Tuesday, May 26, 2009

Don't Tell Them To Grow Up And Out Of It

A conversation I had yesterday about my daughter....

"I don't agree with her lifestyle. Of course I love her, that goes without saying. But if she asks me if I agree with her choice of lifestyle I won't feel right lying to her. I'll have to tell her that I don't."

"So you think it's a lifestyle?"

"I think it's a choice, yes."

"I see." Long pause. "So.....okay. A choice. So you could choose to love women?"

"Well......no."

"Then why do you think she can choose to love men?"


---

This exchange has probably bothered me more than it should.

On the one hand, I know my daughter is secure enough about who she is to spend precious little time worrying about what other people feel about her sexual orientation. As a friend of mine said, she is intelligent enough to know that not everyone will embrace who she is, or understand, or even wish to bother to make the attempt. She knows some might try to strike out at her with verbal or even physical abuse. She knows this but follows her own path anyway. It's something I admire about her, to be so self-actuated at her age.

On the other hand, I couldn't help but feel a mixture of frustration, exasperation, indignation, impatience, contempt and superiority sweep over me at the words. My daughter isn't a freak and I resented the implication. I could see not being able to accept someone's choice of action or behavior, but being unwilling to accept my daughter for being lesbian is like being unable to accept me because I'm not. Hating on people because of the way that they're born is singularly stupid.

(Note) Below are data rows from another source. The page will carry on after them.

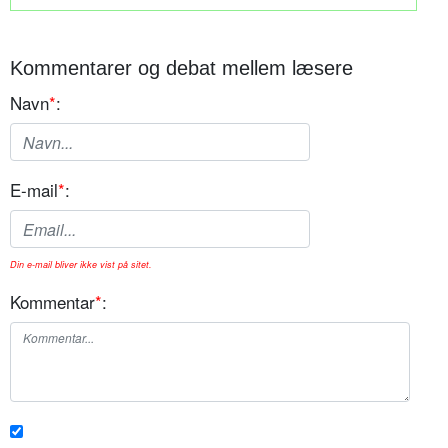
Kommentarer og debat mellem læsere
Navn
*
:
E-mail
*
:
Din e-mail bliver ikke vist på sitet.
Kommentar
*
: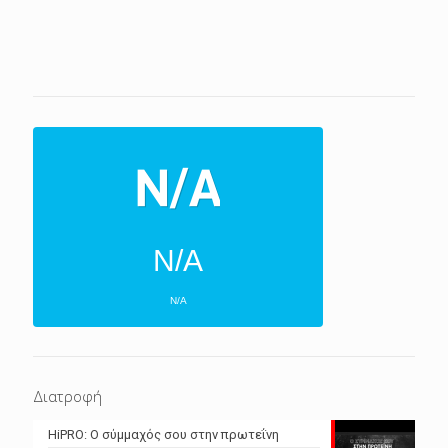
N/A
N/A
ΕΠΌΜΕΝΕΣ 4 ΜΈΡΕΣ
N/A
N/A
Διατροφή
N/A
N/A
HiPRO: Ο σύμμαχός σου στην πρωτεΐνη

I realize that's applicable only if you believe that orientation is something you're born with. But....how can you not believe it? Setting aside the people who do choose to have relationships with one sex, the other sex, or both sexes (because there are those who make a choice to do so) there are a great many more who were simply born that way. I was born heterosexual. I didn't wonder or question my basic orientation. I experimented, sure....many do. But anyone who was born hetero should be able to acknowledge that they didn't make that choice; nature made it for them a long time before they had any concept of choice or belief. They simply embrace the reality of what they are and society embraces it along with them. I wonder what they'd do if society suddenly decided something else was "normal?"

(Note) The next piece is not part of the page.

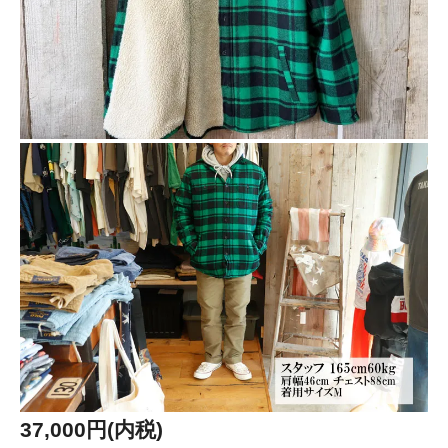
37,000円(内税)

I knew what my daughter was before she did. She was a little girl, and I knew it. I couldn't articulate it then, it was an amorphous knowing, but it was instinctive and it was correct. She didn't "choose" to like girls when she was 6 or 7 years old. She simply behaved according to her biology, as the rest of us do. I saw and experienced this awakening in her and there's no way anyone will ever convince me it isn't a natural phenomenon. To many, many people, it's not something they can grow out of. It's not a choice. It's who they are.

Yet I know that not everyone has the benefit of my experience to guide them as they're building their belief system. Attitudes are changing now, thank goodness, but there are still many people for whom any other option but Tab A into Slot B "just ain't right." I'll concede that it's much easier to do when you've been on the inside instead of the outside looking in. And I guess I'm being too hard on people -- you can only expect a certain amount of give in each of the people that you know, according to their capabilities. I know the urge to protect my daughter and defend her from judgment is what spurs my desire to obtain their acceptance as well as their tolerance. I know from experience, though, that many people can't give what they haven't got. I hate being a hypocrite, so I shouldn't expect from others what I can't do myself.

Still, she's my girl. My Mama Lion instincts are strong ones.